The above description implies that the strengthening metallic layers 22, 30 and 32 are the same width as the wicking material. In fact, the strengthening material may be as narrow as a wire.
In another embodiment illustrated in FIG. 5 the wicking is bonded to a double sided adhesive tape 40, 42. Thus the wick is applied to a dry drum surface by merely stripping the peel strip from the adhesive and applying it to the drum top and sidewall by finger pressure. Perforations in the adhesive insure water contact with the wick or the adhesive may be a narrow strip which does not extend the full length or width of the wick 24 as illustrated in FIG. 5. The gap 44 between wick 24 and the drum top 22 at the rim 18 is not desirable for most effective operation. What is most desirable is for the wick to conform to the drum top and rim to maximize water contact with the wick.
The bonding material could be spots of double sided adhesive or magnets, The wick 24 performs its function when it is secured to the drum top 12 in contact with the water, the securing structure may assume various embodiments.
FIGS. 6-8 illustrate two embodiments which use magnets to adhere wick 24 in operative position. In FIG. 6 magnets 46, 48 are adhesively secured to wick 24 and are magnetically secured to the top 12 and side of drum 10. The thickness of magnet 46 is greatly exaggerated as is the thickness of adhesive layer 40 in FIG. 5.
FIGS. 7-8 illustrate a tubular wick 24 with two or more magnets 50, 52,54 inserted into the tube to perform their function. With this latter embodiment the magnets 50, 52, 54 may be removed from the tube 24 when it gets old and inserted into a new tube.
FIG. 9 illustrates, in cross-section, an embodiment where the metal layer 56 serves as a shield for the wick 58 by having curled edges 60, 62. This allows the composite to pass over the rim 18 of a drum 10 but prevents the wick from being compressed in a way which may block the drainage capacity. For example, a cardboard box placed on the drum might stop water drainage in the embodiment of FIG. 2 but the embodiment of FIG. 9 will survive because of the strengthening edges 60, 62 which may prevent compression of the wick at the rim top.
FIG. 10 illustrates another embodiment comprising a nonporous layer 64 of metal or plastic covering two spaced layers of wick material 66, 68 about 1/8 inch thick.
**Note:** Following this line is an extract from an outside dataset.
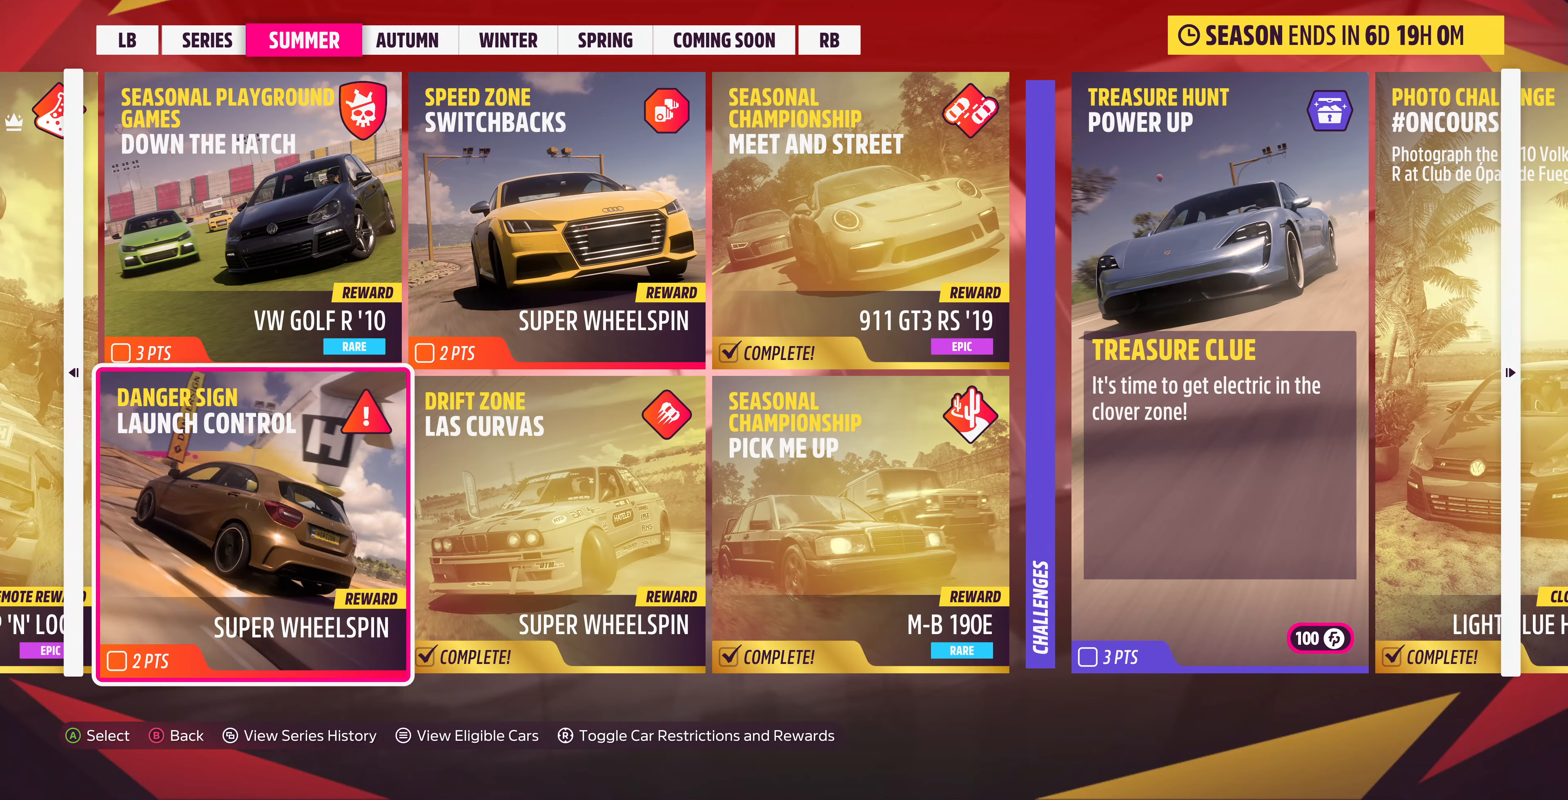
{"buttons": ["DPAD_UP"], "left_stick": "center", "right_stick": "center", "events": [[300, "DPAD_RIGHT", "down"], [400, "DPAD_RIGHT", "up"], [500, "DPAD_UP", "down"]]}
Intermediate wicks 66 and 68 is a groove 70 about 1/8 wide to enhance siphoning. It has been discovered that with heavy rain the domed drum top fills to overflowing and the wicking structure takes considerable time to drain all of it. The new design of FIG. 10 accelerates the draining because groove 70 acts as a siphon tube when the water rises to overflow the rim because the rising water fills the groove for its full length from the top of the drum, over the rim and down the side. The siphoning tube 70 continues to work until its vacuum is broken by air, which will occur only after water is drained to a level below the upper edge of groove 70. After that the wicks 66, 68 drain the remainder of the water. An experiment showed drainage of 765 ounces per, about 5 gallons, per hour with the FIG. 10 structure.
Having thus described the invention in its preferred embodiments, it will be clear to those having ordinary skill in the art that modifications may be made in the apparatus without departing from the spirit of the invention. This may include a wick according to this invention which extends from inside a container of water or liquid fertilizer, over the edge and down to the soil to water or fertilize a growing plant. Accordingly, it is not intended that the drawings, nor the language used herein to describe the invention, be limiting on the invention itself. Rather it is intended that the invention be limited only by the scope of the appended claims.